Preqin’s Performance Analyst online service contains individual net-to-LP performance data for 181 named infrastructure funds. Using this data, the chart below examines the median called-up to committed capital, distributions to paid-in capital (DPI) and residual value to paid-in capital ratios for unlisted infrastructure funds as of 30 September 2014.
For all of the vintage years examined, the majority of capital is still held in infrastructure assets, reflecting the long-term nature of the investments made by infrastructure funds. The median DPI by vintage year is less than 100% across all vintages, demonstrating that investors have to wait several years before seeing their invested capital again. Unsurprisingly, vintage 2006 funds, the most mature funds considered, have distributed the largest proportion of capital to investors, with a median DPI of 53%.
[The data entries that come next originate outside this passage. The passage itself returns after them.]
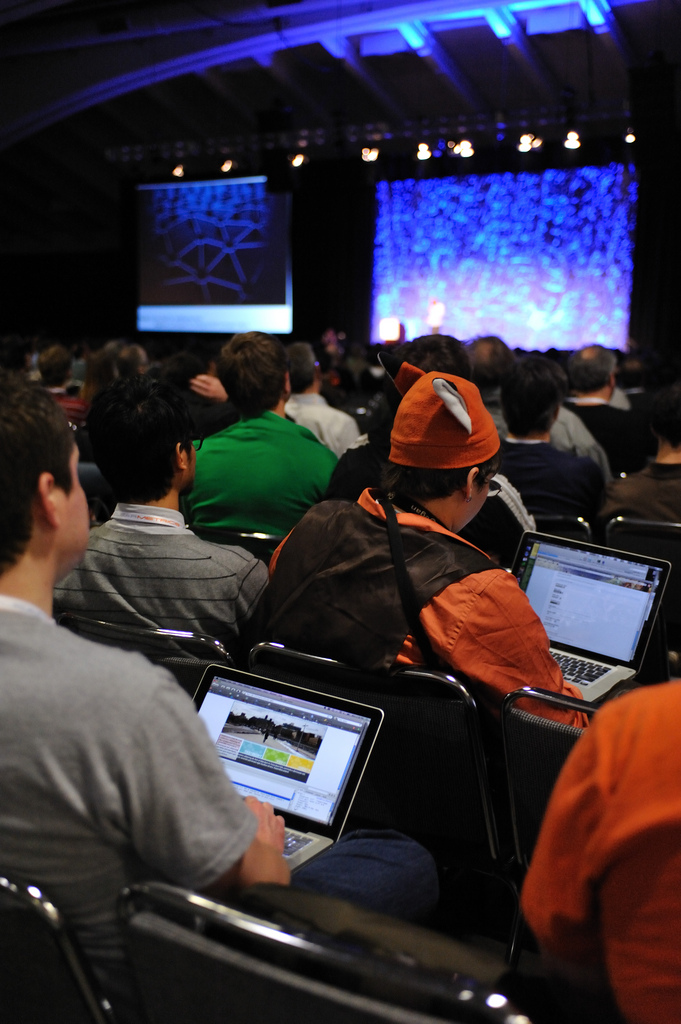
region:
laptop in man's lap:
[160, 655, 390, 885]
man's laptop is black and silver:
[137, 651, 384, 887]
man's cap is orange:
[375, 354, 501, 470]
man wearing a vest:
[238, 482, 508, 671]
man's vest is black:
[252, 484, 506, 681]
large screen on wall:
[126, 174, 305, 343]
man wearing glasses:
[177, 424, 212, 456]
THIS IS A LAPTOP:
[171, 639, 377, 898]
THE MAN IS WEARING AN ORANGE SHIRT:
[516, 673, 677, 1008]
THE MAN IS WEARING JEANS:
[272, 817, 454, 951]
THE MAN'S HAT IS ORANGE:
[370, 350, 501, 479]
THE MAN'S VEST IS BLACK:
[231, 488, 516, 700]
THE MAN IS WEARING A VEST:
[250, 489, 508, 703]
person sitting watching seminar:
[253, 359, 583, 728]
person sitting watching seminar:
[0, 371, 293, 989]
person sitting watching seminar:
[62, 374, 262, 647]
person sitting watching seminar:
[177, 328, 340, 533]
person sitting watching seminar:
[483, 348, 602, 516]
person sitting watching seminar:
[566, 344, 651, 475]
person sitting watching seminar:
[464, 330, 518, 444]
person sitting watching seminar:
[285, 336, 367, 449]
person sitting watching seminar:
[113, 341, 155, 377]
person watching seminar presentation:
[262, 367, 586, 719]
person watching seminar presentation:
[63, 358, 267, 647]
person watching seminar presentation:
[191, 324, 333, 532]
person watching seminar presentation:
[284, 335, 364, 457]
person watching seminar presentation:
[488, 347, 597, 525]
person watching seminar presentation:
[597, 373, 677, 515]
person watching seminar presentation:
[459, 324, 511, 420]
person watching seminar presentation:
[31, 340, 89, 420]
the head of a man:
[350, 374, 504, 523]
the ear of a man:
[455, 454, 495, 514]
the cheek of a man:
[449, 477, 501, 531]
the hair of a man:
[388, 464, 443, 502]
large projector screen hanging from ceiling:
[135, 176, 302, 337]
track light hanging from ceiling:
[172, 162, 186, 182]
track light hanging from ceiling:
[222, 160, 232, 177]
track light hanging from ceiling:
[290, 153, 307, 167]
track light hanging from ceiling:
[361, 146, 382, 162]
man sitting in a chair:
[4, 380, 439, 994]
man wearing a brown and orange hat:
[257, 360, 586, 732]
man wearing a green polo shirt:
[186, 330, 346, 532]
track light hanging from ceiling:
[562, 130, 581, 152]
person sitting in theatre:
[244, 361, 584, 731]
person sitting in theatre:
[517, 678, 678, 1022]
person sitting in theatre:
[1, 362, 444, 1019]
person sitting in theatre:
[51, 376, 272, 656]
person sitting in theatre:
[592, 374, 677, 543]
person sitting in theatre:
[487, 355, 609, 537]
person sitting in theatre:
[184, 329, 341, 546]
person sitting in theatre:
[34, 341, 70, 401]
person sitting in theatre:
[277, 337, 356, 459]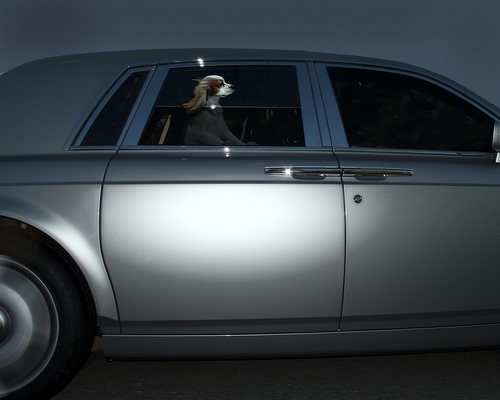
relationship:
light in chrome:
[51, 171, 390, 280] [0, 49, 493, 394]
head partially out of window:
[199, 74, 234, 96] [117, 61, 335, 170]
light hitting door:
[92, 182, 384, 278] [101, 154, 345, 333]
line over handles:
[299, 52, 335, 146] [263, 163, 417, 187]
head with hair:
[191, 71, 236, 103] [181, 78, 208, 113]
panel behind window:
[299, 63, 343, 146] [322, 62, 415, 152]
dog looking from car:
[178, 64, 267, 121] [3, 39, 490, 384]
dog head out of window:
[183, 72, 254, 147] [138, 62, 305, 147]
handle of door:
[284, 163, 393, 187] [93, 50, 352, 330]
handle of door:
[356, 171, 387, 181] [313, 60, 499, 332]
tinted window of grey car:
[323, 65, 496, 155] [3, 48, 496, 352]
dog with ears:
[177, 69, 248, 154] [182, 83, 220, 115]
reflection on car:
[112, 173, 332, 311] [3, 39, 490, 384]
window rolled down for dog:
[140, 106, 305, 146] [183, 72, 254, 147]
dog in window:
[183, 72, 254, 147] [138, 62, 305, 147]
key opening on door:
[352, 192, 362, 204] [313, 60, 499, 332]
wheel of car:
[0, 230, 100, 385] [3, 39, 490, 384]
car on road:
[3, 39, 490, 384] [93, 356, 480, 392]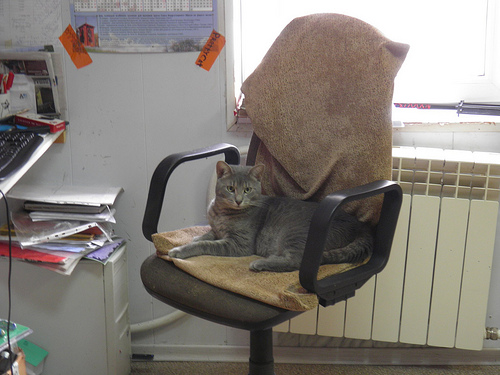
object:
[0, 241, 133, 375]
unit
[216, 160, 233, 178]
ear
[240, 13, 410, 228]
towel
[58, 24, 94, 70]
tape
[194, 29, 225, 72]
tape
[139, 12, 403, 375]
chair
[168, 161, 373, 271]
cat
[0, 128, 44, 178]
keyboard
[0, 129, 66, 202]
desk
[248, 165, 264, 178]
ears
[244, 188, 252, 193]
eye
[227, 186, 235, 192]
eye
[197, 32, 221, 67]
writing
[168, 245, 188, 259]
front paws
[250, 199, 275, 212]
whiskes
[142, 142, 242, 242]
arm rest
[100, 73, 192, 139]
wall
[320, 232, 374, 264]
tail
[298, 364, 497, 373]
floor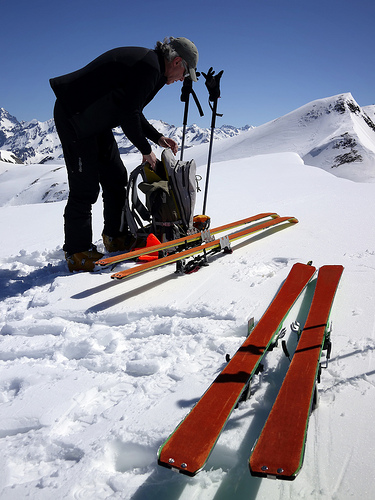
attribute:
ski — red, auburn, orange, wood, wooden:
[246, 245, 348, 484]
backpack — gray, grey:
[125, 146, 205, 248]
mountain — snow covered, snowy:
[2, 107, 261, 169]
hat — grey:
[163, 28, 204, 86]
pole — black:
[197, 61, 225, 215]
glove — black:
[198, 64, 227, 107]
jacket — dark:
[49, 39, 167, 154]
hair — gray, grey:
[160, 36, 178, 66]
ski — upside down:
[109, 214, 300, 290]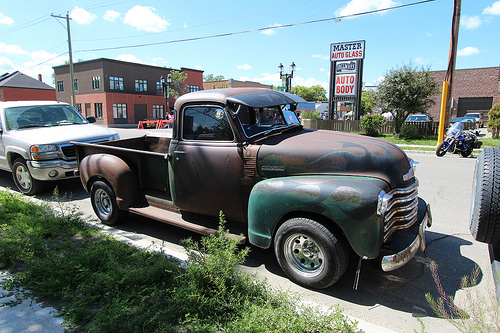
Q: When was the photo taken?
A: During the daytime.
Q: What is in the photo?
A: A car.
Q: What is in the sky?
A: Clouds.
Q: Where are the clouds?
A: In the sky.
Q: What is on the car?
A: A wheel.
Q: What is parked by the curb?
A: A truck.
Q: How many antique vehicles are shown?
A: One.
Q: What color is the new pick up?
A: White.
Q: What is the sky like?
A: Mostly sunny.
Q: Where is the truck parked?
A: On the street.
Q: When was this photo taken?
A: During the day.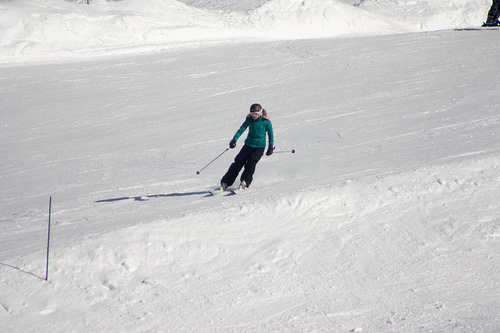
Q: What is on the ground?
A: Snow.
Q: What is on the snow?
A: Tracks.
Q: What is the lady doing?
A: Skiing.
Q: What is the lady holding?
A: Poles.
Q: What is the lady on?
A: Skis.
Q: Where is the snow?
A: On the hill.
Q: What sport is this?
A: Skiing.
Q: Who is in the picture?
A: A woman.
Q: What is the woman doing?
A: Skiing.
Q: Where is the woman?
A: At a ski slope.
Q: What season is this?
A: Winter.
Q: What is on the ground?
A: Snow.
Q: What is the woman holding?
A: Poles.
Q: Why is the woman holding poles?
A: Speed.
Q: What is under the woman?
A: Skis.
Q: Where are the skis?
A: On the woman's feet.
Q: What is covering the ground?
A: Snow.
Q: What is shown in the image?
A: A ski slope.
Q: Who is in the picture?
A: A skier.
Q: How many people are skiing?
A: One.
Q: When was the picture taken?
A: In winter.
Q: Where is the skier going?
A: Downhill.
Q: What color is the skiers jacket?
A: Green.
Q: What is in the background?
A: Snow hills.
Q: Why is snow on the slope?
A: It's cold.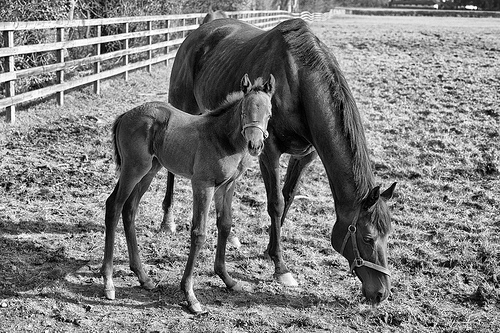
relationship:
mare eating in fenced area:
[159, 10, 400, 303] [1, 4, 496, 331]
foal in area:
[56, 108, 252, 315] [42, 15, 497, 328]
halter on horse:
[238, 83, 268, 137] [98, 70, 277, 312]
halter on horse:
[337, 192, 391, 277] [162, 15, 412, 305]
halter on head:
[236, 100, 268, 140] [234, 70, 283, 162]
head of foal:
[234, 70, 283, 162] [88, 66, 280, 313]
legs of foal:
[94, 154, 259, 315] [98, 72, 273, 322]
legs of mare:
[255, 146, 312, 296] [159, 10, 400, 303]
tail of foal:
[102, 130, 132, 172] [88, 66, 280, 313]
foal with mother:
[88, 66, 280, 313] [158, 2, 398, 303]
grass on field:
[409, 213, 486, 304] [3, 18, 492, 330]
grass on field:
[8, 34, 498, 316] [3, 18, 492, 330]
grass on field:
[452, 52, 494, 132] [381, 27, 497, 310]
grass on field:
[39, 139, 104, 203] [3, 18, 492, 330]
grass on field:
[355, 27, 426, 121] [3, 18, 492, 330]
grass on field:
[389, 57, 490, 187] [3, 18, 492, 330]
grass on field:
[366, 14, 462, 141] [3, 18, 492, 330]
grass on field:
[407, 90, 499, 218] [3, 18, 492, 330]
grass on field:
[246, 260, 383, 325] [3, 18, 492, 330]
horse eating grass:
[162, 15, 412, 305] [0, 15, 498, 332]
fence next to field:
[18, 3, 199, 92] [3, 18, 492, 330]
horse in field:
[162, 15, 412, 305] [3, 18, 492, 330]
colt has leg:
[101, 70, 282, 315] [214, 176, 241, 290]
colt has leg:
[101, 70, 282, 315] [121, 155, 163, 295]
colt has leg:
[101, 70, 282, 315] [95, 154, 152, 303]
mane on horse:
[278, 17, 395, 233] [162, 15, 412, 305]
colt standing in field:
[101, 70, 282, 315] [3, 18, 492, 330]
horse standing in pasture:
[162, 15, 412, 305] [6, 16, 497, 330]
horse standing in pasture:
[98, 70, 277, 312] [6, 16, 497, 330]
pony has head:
[104, 61, 319, 313] [213, 83, 278, 143]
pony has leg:
[93, 70, 277, 319] [212, 178, 240, 293]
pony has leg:
[93, 70, 277, 319] [177, 173, 216, 313]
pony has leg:
[93, 70, 277, 319] [121, 155, 163, 295]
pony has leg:
[93, 70, 277, 319] [97, 146, 154, 299]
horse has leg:
[157, 9, 397, 308] [268, 146, 316, 255]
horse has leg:
[157, 9, 397, 308] [262, 146, 291, 281]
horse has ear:
[171, 6, 392, 303] [382, 181, 401, 204]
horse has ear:
[171, 6, 392, 303] [363, 186, 382, 207]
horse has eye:
[157, 9, 397, 308] [362, 230, 377, 249]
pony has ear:
[110, 70, 307, 282] [263, 69, 276, 96]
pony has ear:
[110, 70, 307, 282] [236, 69, 256, 95]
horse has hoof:
[162, 15, 412, 305] [270, 269, 297, 289]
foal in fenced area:
[66, 67, 313, 252] [39, 7, 151, 103]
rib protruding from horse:
[210, 52, 238, 106] [98, 70, 277, 312]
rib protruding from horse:
[196, 41, 236, 92] [98, 70, 277, 312]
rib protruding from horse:
[211, 55, 236, 93] [98, 70, 277, 312]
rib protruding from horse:
[160, 122, 170, 165] [162, 15, 412, 305]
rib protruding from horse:
[163, 122, 177, 167] [162, 15, 412, 305]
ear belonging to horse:
[263, 72, 280, 94] [98, 70, 277, 312]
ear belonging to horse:
[238, 73, 254, 96] [98, 70, 277, 312]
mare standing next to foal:
[159, 10, 400, 303] [98, 72, 273, 322]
The median called-up to committed capital percentage for 2012, 2013 and 2014 vintage funds are 42%, 25% and 14% respectively, indicating that many funds of these vintages have a high proportion of their capital still to call up. It is expected that the performance of these funds will change considerably as more capital is called and subsequently invested.
While infrastructure is a relatively new asset class in institutional investor portfolios, Preqin data demonstrates that unlisted infrastructure funds have largely delivered the stable returns that are one of its main attractions, with all but 2013 and 2014 vintage funds achieving median net multiples greater than 1.00x.